Consider what happens when you break the first rule. Andreessen Horowitz invested $250,000 in Instagram in 2010. When Facebook bought Instagram just two years later for $1 billion, Andreessen netted $78 million—a 312x return in less than two years. That’s a phenomenal return, befitting the firm’s reputation as one of the Valley’s best. But in a weird way it’s not nearly enough, because Andreessen Horowitz has a $1.5 billion fund: if they only wrote $250,000 checks, they would need to find 19 Instagrams just to break even.
Here are some more assorted practical advice for entrepreneurs:
  • The beginnings of a startup are supremely important. Set a strong  foundation by choosing the right co-founders and employees. It’s hard to go from 0 to 1 without a strong team.

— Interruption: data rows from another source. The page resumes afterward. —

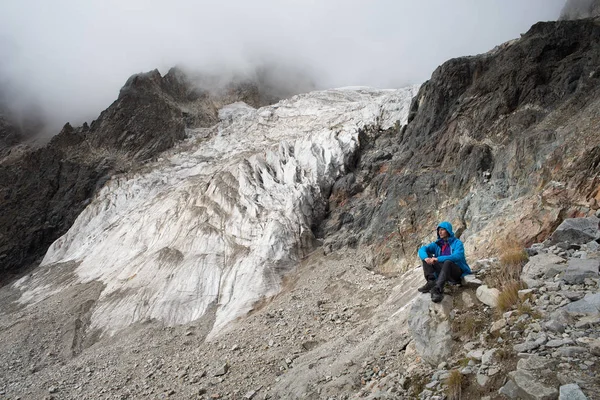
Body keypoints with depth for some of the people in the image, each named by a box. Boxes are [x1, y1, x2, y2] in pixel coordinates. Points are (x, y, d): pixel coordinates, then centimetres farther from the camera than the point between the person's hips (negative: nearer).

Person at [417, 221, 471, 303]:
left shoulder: (457, 243, -5)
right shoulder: (437, 244, 8)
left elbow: (457, 256, -24)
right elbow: (422, 249, -4)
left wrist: (438, 259, -31)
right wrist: (426, 258, -28)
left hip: (458, 272, -5)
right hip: (442, 271, 5)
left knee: (447, 262, -37)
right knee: (427, 256, -10)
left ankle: (437, 290, -52)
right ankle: (431, 282, -26)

  • Hire co-conspirators who are passionate about your mission and who also enjoy working and hanging out with each other. ” At PayPal, if you were excited by the idea of creating a new digital currency to replace the U.S. dollar, we wanted to talk to you; if not, you weren’t the right fit.”
  • Have a small but exceptional board. Not more than 5 people (ideally 3) who you trust to exercise effective oversight.

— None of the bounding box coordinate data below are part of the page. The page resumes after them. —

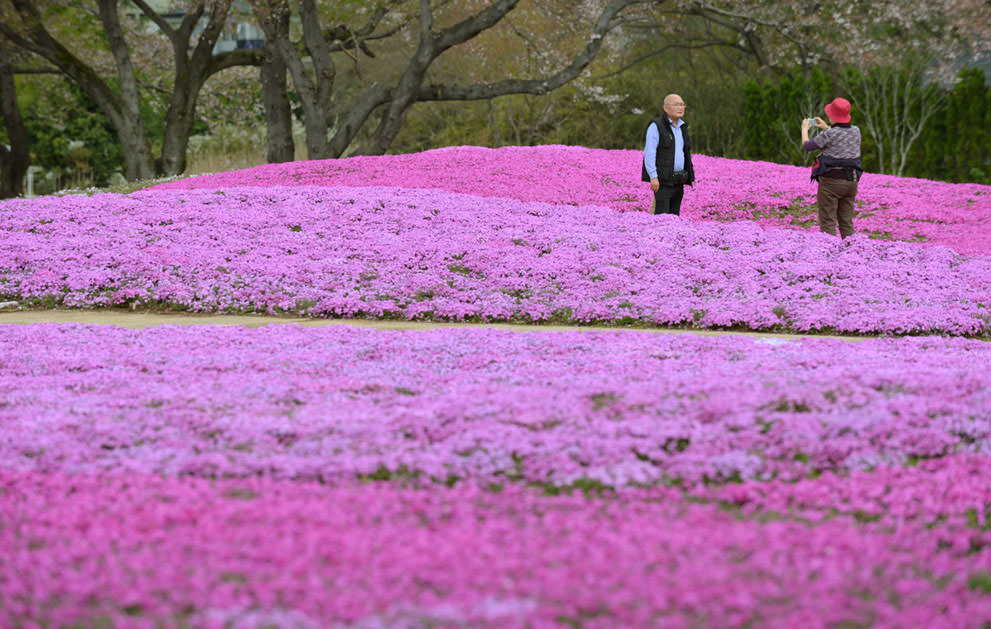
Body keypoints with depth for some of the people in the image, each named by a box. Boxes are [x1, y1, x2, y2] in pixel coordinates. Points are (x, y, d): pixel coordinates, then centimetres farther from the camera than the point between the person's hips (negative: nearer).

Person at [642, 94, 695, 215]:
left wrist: (689, 176, 19)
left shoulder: (682, 127, 15)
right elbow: (649, 154, -13)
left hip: (678, 181, 7)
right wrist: (653, 177, -21)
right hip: (662, 180, -7)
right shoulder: (656, 126, -7)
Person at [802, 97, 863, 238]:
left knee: (828, 222, -3)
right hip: (851, 181, 6)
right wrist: (826, 127, 36)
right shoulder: (856, 131, 4)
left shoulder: (829, 134, -15)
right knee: (846, 222, 12)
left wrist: (804, 129, 15)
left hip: (831, 181, -6)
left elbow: (807, 146, -2)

  • Equity for employees can help shape incentives to maximize future value creation. It’s okay to discriminate on the amount of equity distributed to the team based on talent and responsibility but keep the information private.
  • CEO pay is an effective tool to set the standard for everyone else:  “Aaron Levie, the CEO of Box, was always careful to pay himself less than everyone else in the company—four years after he started Box, he was still living two blocks away from HQ in a one-bedroom apartment with no furniture except a mattress. Every employee noticed his obvious commitment to the company’s mission and emulated it.”

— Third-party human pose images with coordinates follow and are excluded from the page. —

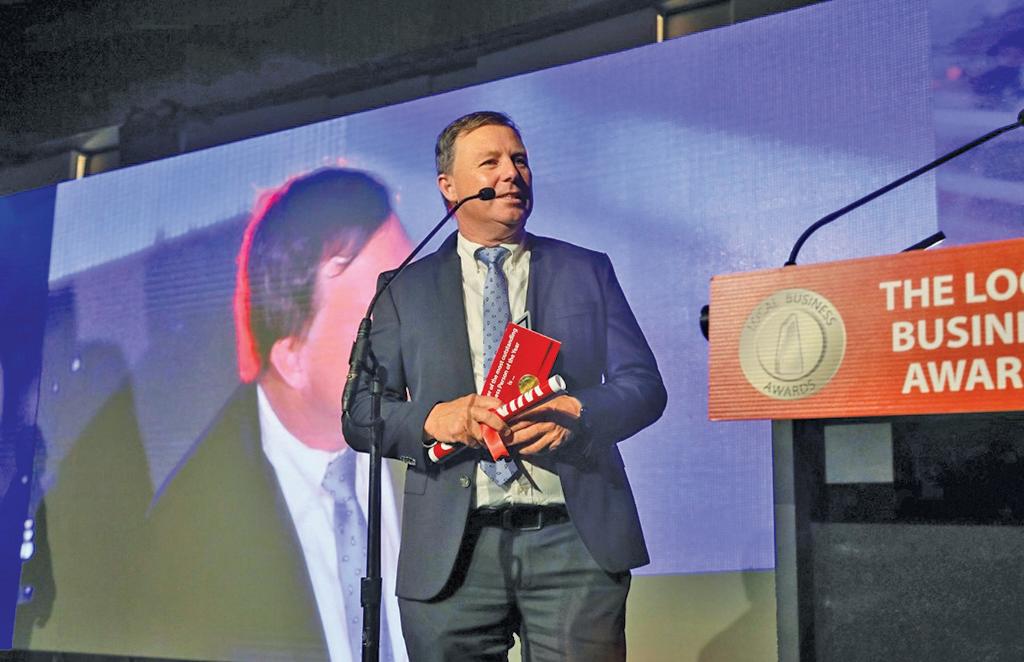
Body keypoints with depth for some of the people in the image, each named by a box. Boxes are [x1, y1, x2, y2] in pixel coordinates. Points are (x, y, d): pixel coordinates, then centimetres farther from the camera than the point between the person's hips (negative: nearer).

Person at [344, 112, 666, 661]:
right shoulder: (404, 290, 11)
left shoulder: (587, 271, 12)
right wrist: (431, 419, -14)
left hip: (576, 539, 0)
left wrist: (576, 412, -12)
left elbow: (645, 386, 8)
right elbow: (360, 414, 7)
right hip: (452, 551, 0)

  • On assigning roles to employees: “The best thing I did as a manager at PayPal was to make every person in the company responsible for doing just one thing. Every employee’s one thing was unique, and everyone knew I would evaluate him only on that one thing. I had started doing this just to simplify the task of managing people. But then I noticed a deeper result: defining roles reduced conflict.”
  • Distribution is as important as the product. There are two important metrics to look at for distribution. The total net profit that you earn on average over the course of your relationship with a customer (Customer Lifetime Value, or CLV) must exceed the amount you spend on average to acquire a new customer (Customer Acquisition Cost, or CAC).
Thiel’s own answer to the contrarian view question mentioned in the beginning, is that while people think that globalization is what will change the world, it is actually technology that is more powerful.
He is optimistic about the future of technology and strongly believes that technology will be complementary to human talents. Thiel shows that building 0 to 1 companies requires eccentric founders. It is these unusual individuals who can set aside traditional wisdom, think from first principles, and build monopolistic companies based on radical innovation.